Outgoing Secretary of Defense Leon Panetta defended the award's precedence, saying "Our military reserves its highest decorations obviously for those who display gallantry and valor in actions when their lives are on the line and we will continue to do so. But we should also have the ability to honor the extraordinary actions that make a true difference in combat operations. The contribution they make does contribute to the success of combat operations, particularly when they remove the enemy from the field of battle, even if those actions are physically removed from the fight." Pentagon spokesman, Lieutenant Commander Nate Christensen, added, "Extraordinary achievement directly impacting combat operations at this level deserves to be recognized with a distinctive medal, not a device on an existing medal. The DWM is visionary in that it fills a need for a non-valorous combat impact medal."

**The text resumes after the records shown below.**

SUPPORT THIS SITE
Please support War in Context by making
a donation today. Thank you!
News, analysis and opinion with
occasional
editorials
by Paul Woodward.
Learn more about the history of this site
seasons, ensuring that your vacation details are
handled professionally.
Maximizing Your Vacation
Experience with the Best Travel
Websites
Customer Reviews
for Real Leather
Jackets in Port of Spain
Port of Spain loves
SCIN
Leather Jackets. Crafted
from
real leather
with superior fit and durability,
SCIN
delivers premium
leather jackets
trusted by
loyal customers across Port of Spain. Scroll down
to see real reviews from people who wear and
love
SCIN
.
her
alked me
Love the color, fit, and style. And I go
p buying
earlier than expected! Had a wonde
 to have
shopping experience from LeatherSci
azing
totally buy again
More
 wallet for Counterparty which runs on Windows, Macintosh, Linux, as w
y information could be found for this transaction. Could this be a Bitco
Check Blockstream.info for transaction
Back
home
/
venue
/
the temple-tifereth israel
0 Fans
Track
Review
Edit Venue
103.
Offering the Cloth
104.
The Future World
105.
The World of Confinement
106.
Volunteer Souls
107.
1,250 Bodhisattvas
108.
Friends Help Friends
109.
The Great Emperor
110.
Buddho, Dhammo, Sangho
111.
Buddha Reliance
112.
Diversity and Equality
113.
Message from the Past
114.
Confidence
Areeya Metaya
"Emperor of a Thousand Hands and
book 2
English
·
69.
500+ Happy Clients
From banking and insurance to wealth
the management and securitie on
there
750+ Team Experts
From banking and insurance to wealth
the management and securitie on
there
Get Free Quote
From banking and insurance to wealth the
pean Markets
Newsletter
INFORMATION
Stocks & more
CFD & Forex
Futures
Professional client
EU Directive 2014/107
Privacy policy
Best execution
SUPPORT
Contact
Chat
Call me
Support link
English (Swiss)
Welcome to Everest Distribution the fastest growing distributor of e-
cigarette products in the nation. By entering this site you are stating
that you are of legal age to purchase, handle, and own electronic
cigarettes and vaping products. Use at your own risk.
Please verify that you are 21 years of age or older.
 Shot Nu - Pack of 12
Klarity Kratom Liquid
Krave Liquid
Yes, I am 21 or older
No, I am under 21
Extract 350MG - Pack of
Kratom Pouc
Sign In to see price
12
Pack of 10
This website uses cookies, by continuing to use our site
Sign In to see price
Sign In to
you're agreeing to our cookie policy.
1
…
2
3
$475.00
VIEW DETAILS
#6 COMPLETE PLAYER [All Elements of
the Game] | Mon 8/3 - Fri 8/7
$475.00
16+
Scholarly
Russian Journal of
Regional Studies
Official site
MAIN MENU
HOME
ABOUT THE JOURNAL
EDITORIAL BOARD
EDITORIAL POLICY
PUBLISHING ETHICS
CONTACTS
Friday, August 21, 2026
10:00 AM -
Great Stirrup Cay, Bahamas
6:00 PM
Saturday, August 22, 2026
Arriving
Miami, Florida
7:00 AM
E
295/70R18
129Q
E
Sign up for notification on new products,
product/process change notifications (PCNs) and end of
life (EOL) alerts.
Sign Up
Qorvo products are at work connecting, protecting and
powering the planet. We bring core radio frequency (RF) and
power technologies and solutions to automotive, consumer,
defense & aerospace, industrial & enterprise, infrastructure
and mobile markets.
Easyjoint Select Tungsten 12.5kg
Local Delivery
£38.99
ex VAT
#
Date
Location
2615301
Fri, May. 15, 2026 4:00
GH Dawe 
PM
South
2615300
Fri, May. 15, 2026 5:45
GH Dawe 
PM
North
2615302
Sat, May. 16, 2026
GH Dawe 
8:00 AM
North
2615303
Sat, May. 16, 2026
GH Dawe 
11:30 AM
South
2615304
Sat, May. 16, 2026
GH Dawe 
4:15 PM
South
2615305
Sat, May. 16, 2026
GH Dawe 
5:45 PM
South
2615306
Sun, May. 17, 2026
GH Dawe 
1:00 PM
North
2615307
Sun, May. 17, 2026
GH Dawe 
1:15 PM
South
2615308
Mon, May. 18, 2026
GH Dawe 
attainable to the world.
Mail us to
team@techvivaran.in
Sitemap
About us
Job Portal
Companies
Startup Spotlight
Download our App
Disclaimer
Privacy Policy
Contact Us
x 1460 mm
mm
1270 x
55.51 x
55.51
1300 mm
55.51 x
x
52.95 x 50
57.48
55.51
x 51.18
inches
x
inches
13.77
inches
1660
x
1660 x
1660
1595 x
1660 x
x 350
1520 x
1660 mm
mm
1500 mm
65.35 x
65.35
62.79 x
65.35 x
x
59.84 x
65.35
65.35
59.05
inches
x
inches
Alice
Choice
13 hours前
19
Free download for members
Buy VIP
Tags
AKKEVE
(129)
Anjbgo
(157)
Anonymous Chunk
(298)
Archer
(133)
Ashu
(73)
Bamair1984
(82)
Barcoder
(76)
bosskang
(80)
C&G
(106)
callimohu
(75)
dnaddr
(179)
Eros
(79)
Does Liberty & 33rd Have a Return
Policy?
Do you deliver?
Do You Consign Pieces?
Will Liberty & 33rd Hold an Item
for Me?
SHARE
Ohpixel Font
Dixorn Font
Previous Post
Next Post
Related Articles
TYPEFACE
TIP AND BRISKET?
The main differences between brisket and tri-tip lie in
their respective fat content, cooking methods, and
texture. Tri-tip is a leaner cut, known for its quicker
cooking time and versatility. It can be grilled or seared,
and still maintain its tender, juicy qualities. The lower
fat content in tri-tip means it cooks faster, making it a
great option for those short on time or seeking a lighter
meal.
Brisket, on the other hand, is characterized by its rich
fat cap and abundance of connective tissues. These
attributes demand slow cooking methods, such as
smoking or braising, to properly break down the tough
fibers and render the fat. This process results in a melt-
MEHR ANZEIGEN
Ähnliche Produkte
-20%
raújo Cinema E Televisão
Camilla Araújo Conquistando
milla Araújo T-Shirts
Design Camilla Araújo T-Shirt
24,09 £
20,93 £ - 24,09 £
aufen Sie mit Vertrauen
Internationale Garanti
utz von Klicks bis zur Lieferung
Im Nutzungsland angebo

On 26 February, three military veteran congressmen (Duncan D. Hunter, Tom Rooney, and Tim Murphy) introduced legislation in the House of Representatives to reduce the precedence of the medal, by banning it from being rated equal to, or above, the Purple Heart. At the time of the medal's cancellation, that bill had gained 124 cosponsors, while a corresponding bill introduced in the Senate on 6 March had gained 31 cosponsors.

==Cancellation==
On 12 March 2013, it was reported that the Secretary of Defense, Chuck Hagel, ordered a review of the medal and its initial place in the order of precedence. On 15 April, he announced its cancellation, noting that it would be an "unnecessary" medal. Initially, it was speculated that the precedence order of the medal would be lowered from its current position above the Purple Heart and Bronze Star Medal. Instead, Hagel announced that the medal would be replaced by a new "distinguishing" device that could be attached to an existing medal or service ribbon. In 2017, it was announced that a "R" device would be retroactively implemented to January 2016 for "hands-on employment of a weapon system or other war-fighting activities with direct and immediate impact on an operation."